Medicare being crippled

Below is an article from The Age about our the private health subsidy that is now costing us 6 billion a year.

The likes of Tony Abbot [Health Minister] and John Howard should be in public office if they think the wants of big business and this includes health insurers, should influence health funding. Go back to practicing the law and let people with compassion for the poorer members of our society run the government. Governing is not about making surpluses and pandering to big business. It is about providing a fair go for the lower paid members of our society.

So have a read or go to the Article here.


The $6 billion "corporate welfare" paid to subsidise private health insurance each year is putting Medicare under threat, a former top bureaucrat says.

A summit in Canberra on Monday heard that major health system reform was necessary to make sure all Australians had access to affordable health care.

Almost half of the population had missed out on health services they needed because they could not afford them, while another 15 per cent suffered financial pressure after paying for health care, figures presented at the National Health Reform Summit showed.

Centre for Policy Development chair John Menadue said government subsidies for private health insurance (PHI) were approaching $6 billion a year, including $4.8 billion for the private health insurance rebate, lost tax from the Medicare levy exemption and TV advertising.

"The trend to a two-tier health system in Australia is a serious threat," Mr Menadue, a former head of three government departments including Prime Minister and Cabinet under Gough Whitlam, said.

"When the government subsidises wealthy people in PHI to jump the queue, we are on the way to crippling Medicare.

"(Health Minister) Tony Abbott says that the Howard government is the best friend Medicare ever had. Words are one thing. Actions tell a different and alarming story."

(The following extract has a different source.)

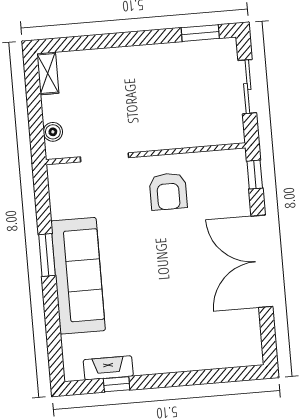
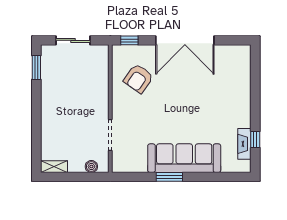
armchair: (168, 191) -> (138, 78), moved, turned 125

Mr Menadue said the money would be better spent directly on mental, indigenous, preventative or dental health.

"Administration of the $6 billion annual subsidy to PHI should be transferred to Treasury, who would quickly recognise it for what it is - corporate welfare and not a health program," he said.

More than 40 health groups - including peak bodies for GPs, rural doctors, nurses and physiotherapists - are attending the meeting to push the government to reform the health system.

Mr Abbott was originally listed as speaking at the forum but declined to attend.

Mr Menadue said the health minister and his predecessors had been too timid to undertake a major redesign of the health system.

He said the government should set up a national independent authority to drive health reform, and call a public inquiry into the health system.

"Tony Abbott speaks of health as a 'dog's breakfast', but has made no serious effort to fix the mess," he said.

"Our health leaders lack the will for health reform because they are strongly influenced by the vested interests that abound in health."

Melbourne's Health Issues Centre CEO Centre Tony McBride told the forum that community consultations held across four states had found cost prevented 45 per cent of people accessing essential health care in the past 12 months.

Another 15 per cent had experienced financial hardship as a result of paying for care.

"Now it's not a representative sample, but even so these are very, very high figures, figures that I think would be concerning any health minister," Mr McBride told Southern Cross Broadcasting.

The private insurance subsidies meant wealthier Australians could access services such as dental care, but those who could least afford to pay for dentistry were getting nothing, he said.

Mr McBride added that many surveys showed people were willing to pay more for health care if the service was of good quality and equitable.

"So I think there are some good grounds for increasing the amount of money we give," he said.